## Data to use:

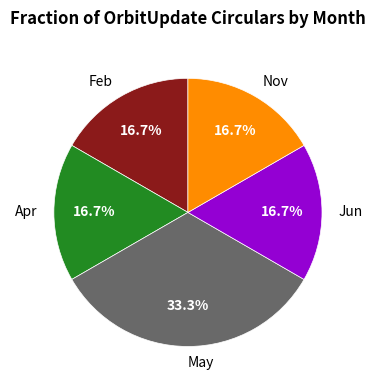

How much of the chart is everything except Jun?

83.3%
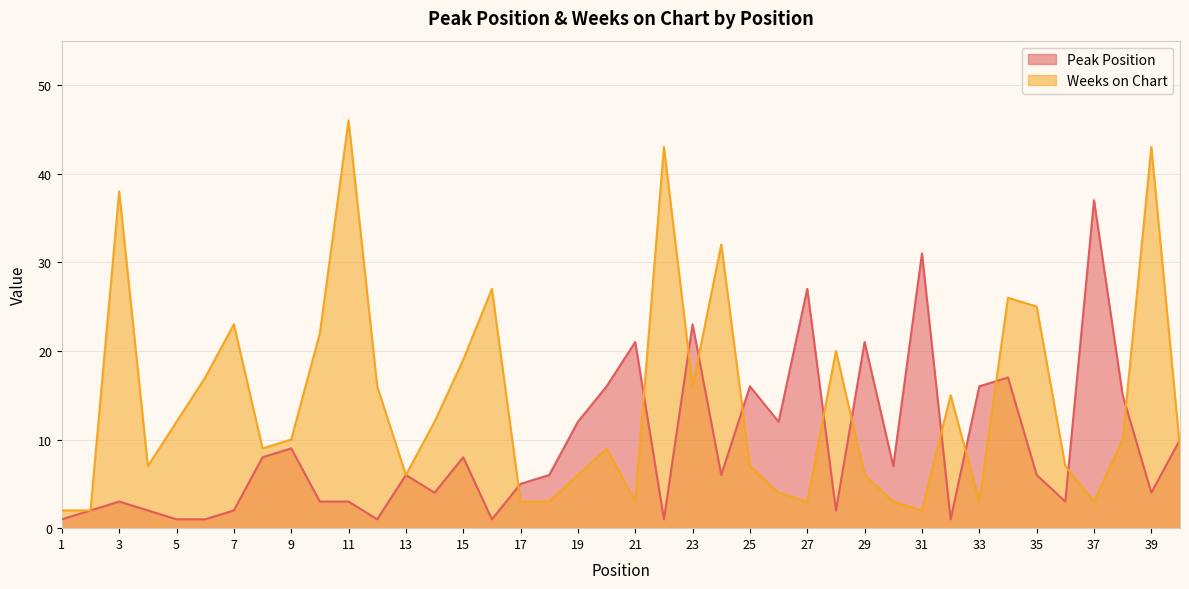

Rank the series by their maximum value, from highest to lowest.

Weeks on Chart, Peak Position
==
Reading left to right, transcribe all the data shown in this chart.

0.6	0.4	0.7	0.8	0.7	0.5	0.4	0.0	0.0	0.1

## Problem description:
Copy out the data from the line containing "How much of" down to the line containing "Weeks on Chart, Peak Position", both lines included, word for word. Leave out any pictures.

## Answer section:
How much of the chart is everything except Jun?

83.3%

Rank the series by their maximum value, from highest to lowest.

Weeks on Chart, Peak Position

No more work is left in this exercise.